# [TEXTE À LIRE]
La déportation commencée en 1755 au Fort Beauséjour dans la région de Beaubassin, s’est poursuivie jusqu’en 1763 avec la fin de la guerre entre la France et l’Angleterre. Au total, près de 10,000 personnes, soit à peu près 75% de la population, sont déportées, majoritairement dans les colonies américaines, mais également vers l’Angleterre et la France. Quelques milliers dont certaines familles, mais plus souvent des individus, échappèrent à la déportation en fuyant à travers bois, se réfugiant pour la plupart dans la Baie-des-Chaleurs et la Vallée-du-Saint-Laurent, aidés des Micmacs et autres peuples alliés de langue algonquine.

 

Mais, pour nombre d’entre eux, le Grand Dérangement signifie l’exil. L’errance et une pénible réinsertion dans d’autres milieux marquent l’existence des déportés durant des décennies. Plusieurs choisiront de revenir de leur exil, dans un endroit qui sera différent du premier puisque leurs anciennes terres sont occupées par l’envahisseur. C’est ainsi qu’entre 2000 et 4000 personnes, fugitifs et déportés, arriveront surtout au Québec, mais aussi dans la péninsule acadienne, pour souvent se regrouper et former de nouvelles communautés.

# [DONNÉES FOURNIES]

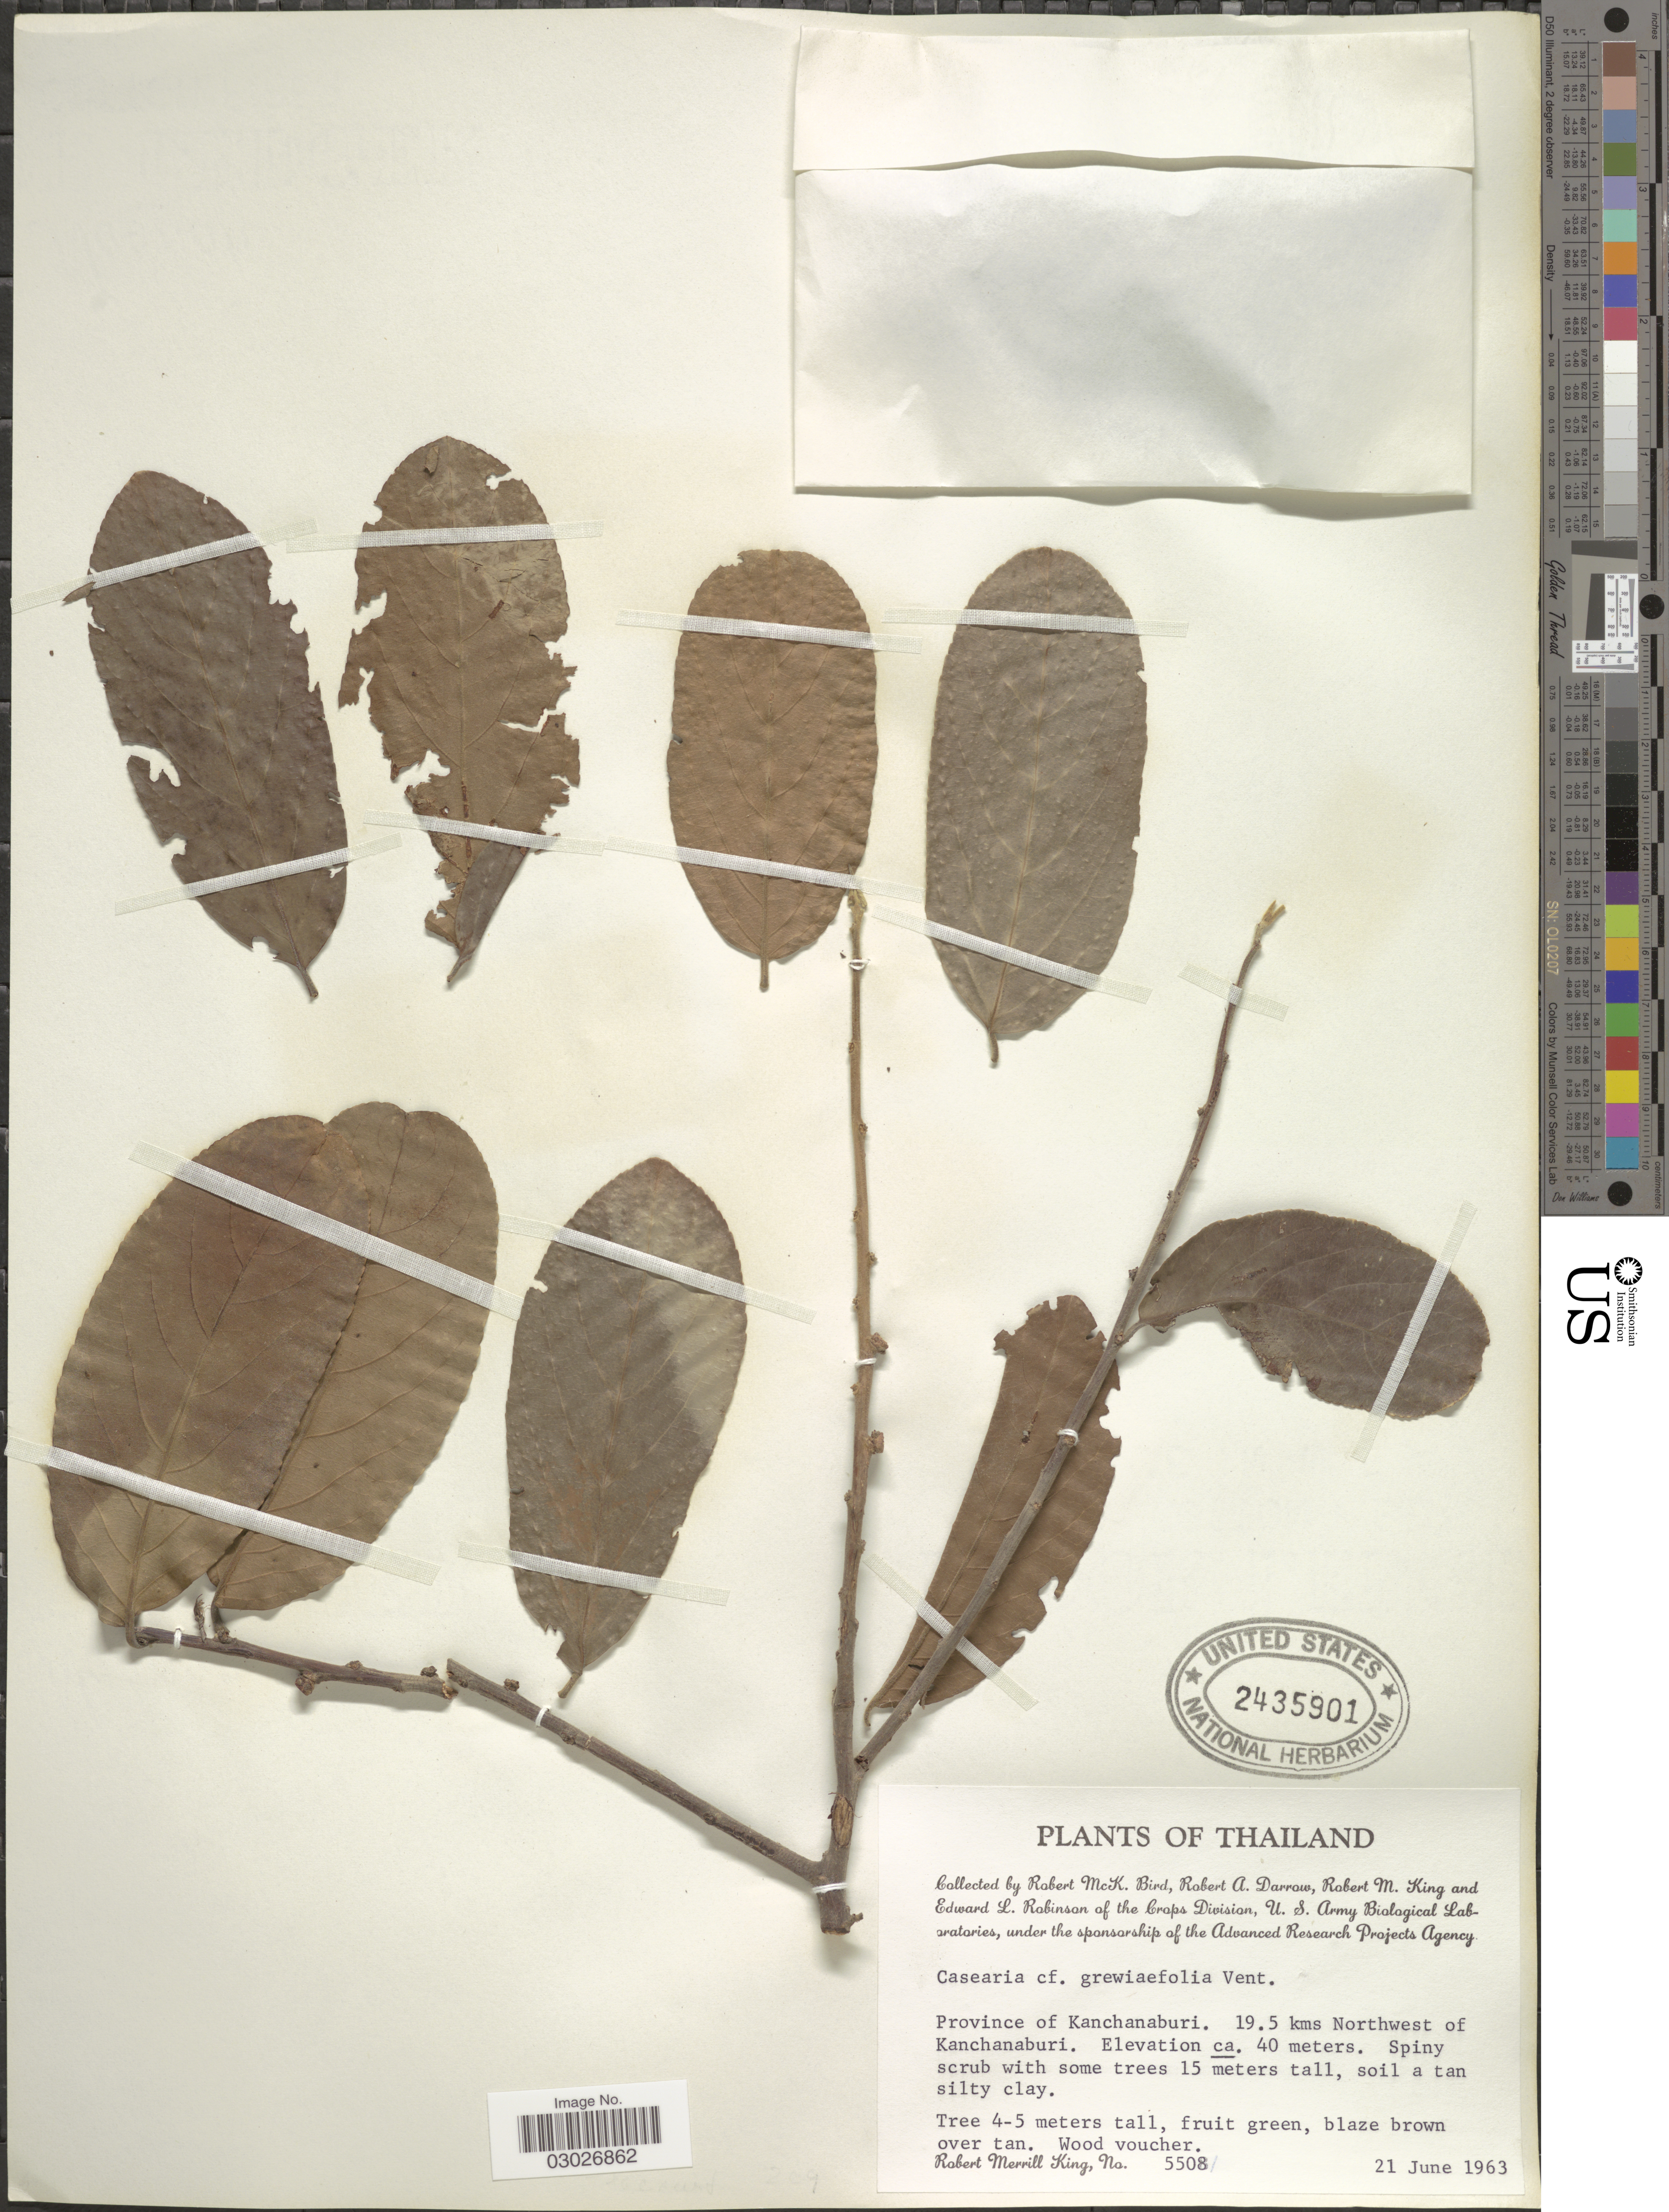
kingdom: Plantae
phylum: Tracheophyta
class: Magnoliopsida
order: Malpighiales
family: Salicaceae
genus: Casearia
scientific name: Casearia grewiifolia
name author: Vent.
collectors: R. M. King, R. M. Bird, R. A. Darrow & E. A. Robinson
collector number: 5508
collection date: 1963-06-21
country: Thailand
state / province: Kanchanaburi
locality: Province of Kanchanaburi. 19.5 km Northwest of Kanchanaburi.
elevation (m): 40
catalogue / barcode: US 2435901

# [CONSIGNES ÉCRITES]
#1 Selon le texte sur le Grand Dérangement, dans quelles régions se sont réfugiés la plupart de ceux qui ont échappé à la déportation ?
#2 Rédigez la suite du texte sur le Grand Dérangement en reprenant après sa dernière phrase.

# [RÉPONSES ATTENDUES]
#1 La plupart se sont réfugiés dans la Baie-des-Chaleurs et la Vallée-du-Saint-Laurent.

#2
Aujourd’hui, au moins 3 millions de Québécois d’ascendance canadienne-française, ont au moins un ancêtre d’origine acadienne (Cahier québécois de démographie, 2008). D’autres ‘petites cadies’ sont nées hors-pays suite aux déportations, nommément en Louisiane et en Haute-Bretagne.

 

Pour les familles Robichaud présentes en Acadie, comment le Grand Dérangement a-t-il été vécu et quelles furent les conséquences? Pour répondre à cette question et rendre l’exercice plus compréhensible, il faut séparer les membres des familles Robichaud en deux catégories: les Robichaud qui ont été embarqués sur des bateaux pour être déportés hors-pays, qu’ils reviennent ou non, et les Robichaud qui ont fuit la déportation, qu’on qualifiera de fugitifs. Dans les deux cas, seront considérés les célibataires, les couples mariés et leurs enfants, et les petits-enfants le cas échéant. Les enfants qui naîtront après la déportation, qu’ils reviennent ou non, ne sont pas considérés des déportés ni des fugitifs. Toutefois, les Robichaud qui se trouvaient sur le Pembroke (cf. La mutinerie du Pembroke), ne sont pas considérés comme des déportés mais des fugitifs. On peut ainsi avancer qu’un minimum de 250 membres des familles Robichaud ont été déportés et qu’on dénombre près de 100 fugitifs Robichaud. On peut penser que le nombre réel de fugitifs est supérieur parce que ces individus sont les plus difficiles à retracer.

 

Il n’est pas surprenant de constater que toutes les familles des 6 enfants de l’ancêtre Étienne Robichaud et la majorité de leurs petits-enfants, ont été concernés par la déportation. De même, tous les enfants de l’ancêtre Étienne, sauf Charles, ont des membres qui se sont retrouvés sur le Pembroke. La famille de Charles a été déportée sur d’autres bateaux du fait que Charles avait quitté Annapolis Royal vers 1720 pour s’établir au Bassin-des-Mines.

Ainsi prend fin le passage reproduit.